Task inputs section start

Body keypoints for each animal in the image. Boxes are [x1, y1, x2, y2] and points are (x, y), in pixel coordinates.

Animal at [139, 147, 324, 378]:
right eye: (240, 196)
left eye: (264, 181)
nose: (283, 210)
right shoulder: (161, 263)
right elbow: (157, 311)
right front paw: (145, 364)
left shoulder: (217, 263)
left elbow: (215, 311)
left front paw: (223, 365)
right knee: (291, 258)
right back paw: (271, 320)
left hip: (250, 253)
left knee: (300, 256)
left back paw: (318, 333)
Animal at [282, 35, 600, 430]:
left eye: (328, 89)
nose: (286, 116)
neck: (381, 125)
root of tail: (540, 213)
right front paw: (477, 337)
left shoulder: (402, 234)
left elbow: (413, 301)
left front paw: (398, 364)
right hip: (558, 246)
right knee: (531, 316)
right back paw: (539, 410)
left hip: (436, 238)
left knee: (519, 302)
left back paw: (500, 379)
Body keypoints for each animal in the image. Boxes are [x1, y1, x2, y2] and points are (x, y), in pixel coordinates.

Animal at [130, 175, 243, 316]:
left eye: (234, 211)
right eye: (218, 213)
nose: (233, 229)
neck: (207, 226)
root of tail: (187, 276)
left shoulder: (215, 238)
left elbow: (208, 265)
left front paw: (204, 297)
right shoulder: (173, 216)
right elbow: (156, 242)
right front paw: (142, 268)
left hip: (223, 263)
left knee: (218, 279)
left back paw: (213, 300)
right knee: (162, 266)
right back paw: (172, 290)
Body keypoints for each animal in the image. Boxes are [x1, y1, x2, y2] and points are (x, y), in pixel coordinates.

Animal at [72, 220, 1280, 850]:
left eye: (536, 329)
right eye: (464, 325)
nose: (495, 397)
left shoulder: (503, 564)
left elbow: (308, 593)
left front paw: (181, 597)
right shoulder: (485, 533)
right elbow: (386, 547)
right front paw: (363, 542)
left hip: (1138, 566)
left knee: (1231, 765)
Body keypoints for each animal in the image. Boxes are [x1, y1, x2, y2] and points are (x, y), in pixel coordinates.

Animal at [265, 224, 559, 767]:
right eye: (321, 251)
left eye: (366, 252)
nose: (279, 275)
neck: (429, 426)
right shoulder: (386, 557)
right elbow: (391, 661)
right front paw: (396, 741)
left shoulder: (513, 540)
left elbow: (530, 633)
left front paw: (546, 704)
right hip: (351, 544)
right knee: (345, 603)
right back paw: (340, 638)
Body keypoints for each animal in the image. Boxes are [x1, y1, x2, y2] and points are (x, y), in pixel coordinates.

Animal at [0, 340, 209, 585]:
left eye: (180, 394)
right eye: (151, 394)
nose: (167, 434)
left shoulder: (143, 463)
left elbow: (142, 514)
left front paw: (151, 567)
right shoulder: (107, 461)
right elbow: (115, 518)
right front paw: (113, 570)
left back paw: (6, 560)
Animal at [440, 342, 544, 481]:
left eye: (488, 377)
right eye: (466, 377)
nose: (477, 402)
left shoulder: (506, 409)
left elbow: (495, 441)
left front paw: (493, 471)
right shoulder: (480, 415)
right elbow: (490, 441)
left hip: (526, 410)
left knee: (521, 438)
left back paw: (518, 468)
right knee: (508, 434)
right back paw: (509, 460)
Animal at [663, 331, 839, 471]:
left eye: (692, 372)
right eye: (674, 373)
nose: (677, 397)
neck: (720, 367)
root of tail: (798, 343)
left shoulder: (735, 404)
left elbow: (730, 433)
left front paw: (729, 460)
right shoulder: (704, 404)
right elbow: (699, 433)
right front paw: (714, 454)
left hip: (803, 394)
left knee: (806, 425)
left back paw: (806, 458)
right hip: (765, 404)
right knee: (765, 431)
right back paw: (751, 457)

Task inputs section end

[Prompt] Find all the lines with "back" in the data and copy them.

[Output of the exercise]
right back paw: (271, 320)
left back paw: (318, 333)
right back paw: (539, 410)
left back paw: (500, 379)
left back paw: (213, 300)
right back paw: (172, 290)
right back paw: (340, 638)
left back paw: (6, 560)
left back paw: (518, 468)
right back paw: (509, 460)
left back paw: (806, 458)
right back paw: (751, 457)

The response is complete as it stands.